Miedo, Stefan Zweig

Sigo con mi admiración a Zweig en mi segunda lectura de su obra, Miedo.

Irene, una mujer perteneciente a la alta burguesía vienesa, casada con un abogado y madre de dos niños, pasa sus días entre reuniones sociales, bailes, fiestas y compras. La gracilidad de su vida le aburre y, algo anodina, empieza una aventura con un joven pianista.

Los minutos de angustia que vive cada vez que sale del hogar de su amante por miedo a ser descubierta, se convierten en terror cuando, efectivamente, una mujer la reconoce. Aquí empieza su tormento.

A partir de este momento, los días alargan sus horas. Y en cada una de ellas, Irene espera el momento en el que se descubrirá todo el pastel. Está susceptible, irascible, miedosa y se da cuenta que en su antigua vida no había conciencia. Redescubre un marido al que antes no había mirado y unas rutinas banales que la desataban de cualquier afecto familiar. La infidelidad carece de importancia. Aquí, la duda existencial, es continuar con la mentira o decir la verdad.

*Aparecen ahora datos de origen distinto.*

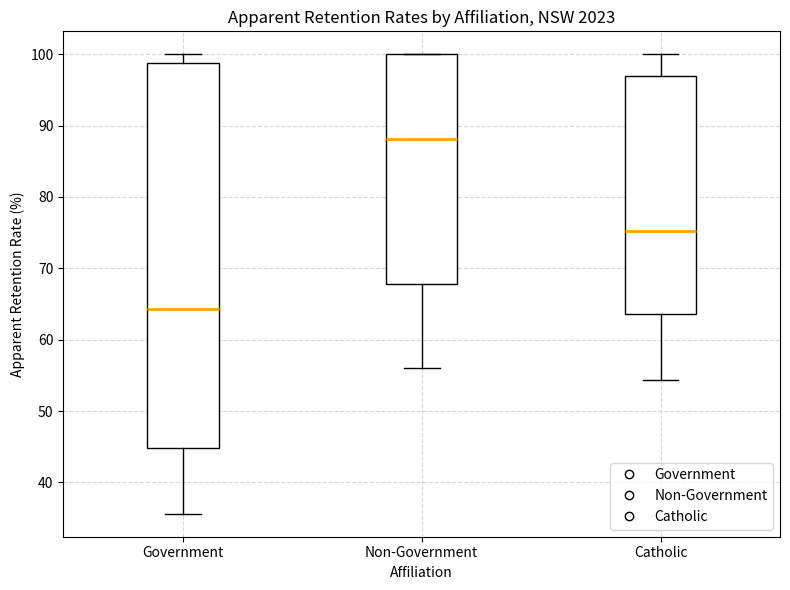

Where does the upper whisker of the box for Government end on the y-axis? The values are not printed on the chart, so give them approximately, as read against the axis.

100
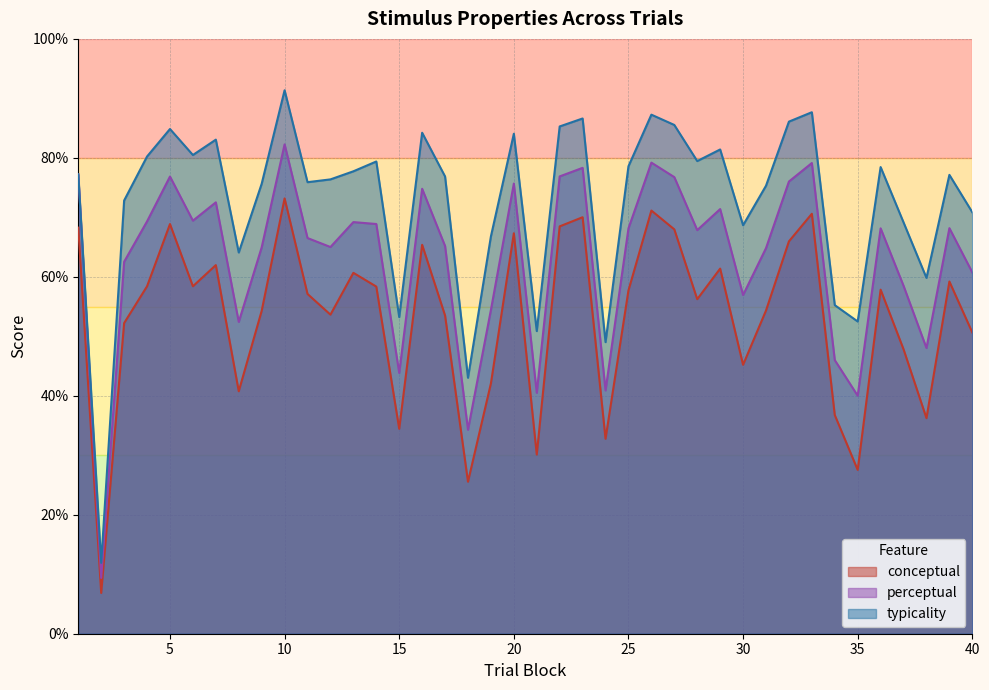

How many data points in conceptual are less than 57?

19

“El miedo es peor que el castigo, porque este es algo determinado y, por severo que sea, no se puede comparar con el temor que despierta en nosotros lo incierto, una tensión espantosa, que no conoce límite. Al conocer su castigo, ha sentido un enorme alivio. No debes dejarte engañar por sus lágrimas: ahora han aflorado, pero hace tiempo que las derramaba por dentro, y créeme cuando te digo que las lágrimas hacen mucho más daño dentro que fuera”.

140 páginas de una intensidad que no te dejan levantar de la silla. Qué gran capacidad la de Zweig para transmitir tanta angustia. Para encontrar la palabra exacta y la combinación perfecta.